§ TRY IT
Set down every line of the items below without any change, and leave the pictures out of your answer.

[Stored data entries]
>>>>>
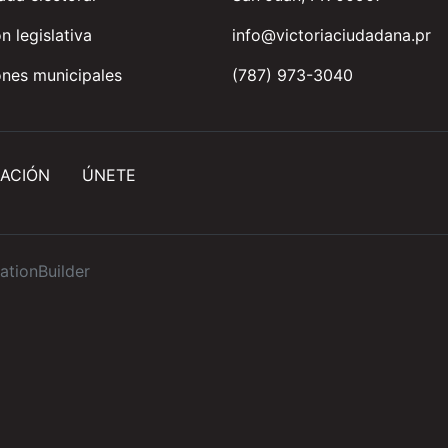
n legislativa
info@victoriaciudadana.pr
nes municipales
(787) 973-3040
ACIÓN
ÚNETE
ationBuilder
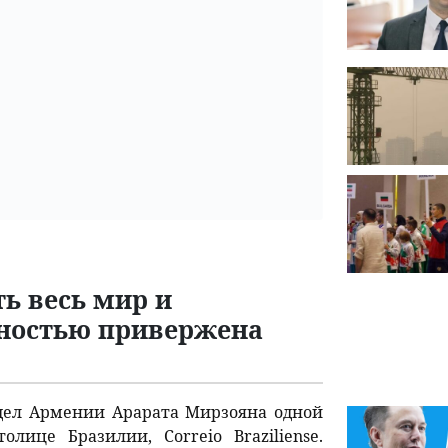
ть весь мир и
лностью привержена
дел Армении Арарата Мирзояна одной
лице Бразилии, Correio Braziliense.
<<<<<
§ RESULT OF THIS TASK
n legislativa
info@victoriaciudadana.pr
nes municipales
(787) 973-3040
ACIÓN
ÚNETE
ationBuilder
ть весь мир и
лностью привержена
дел Армении Арарата Мирзояна одной
лице Бразилии, Correio Braziliense.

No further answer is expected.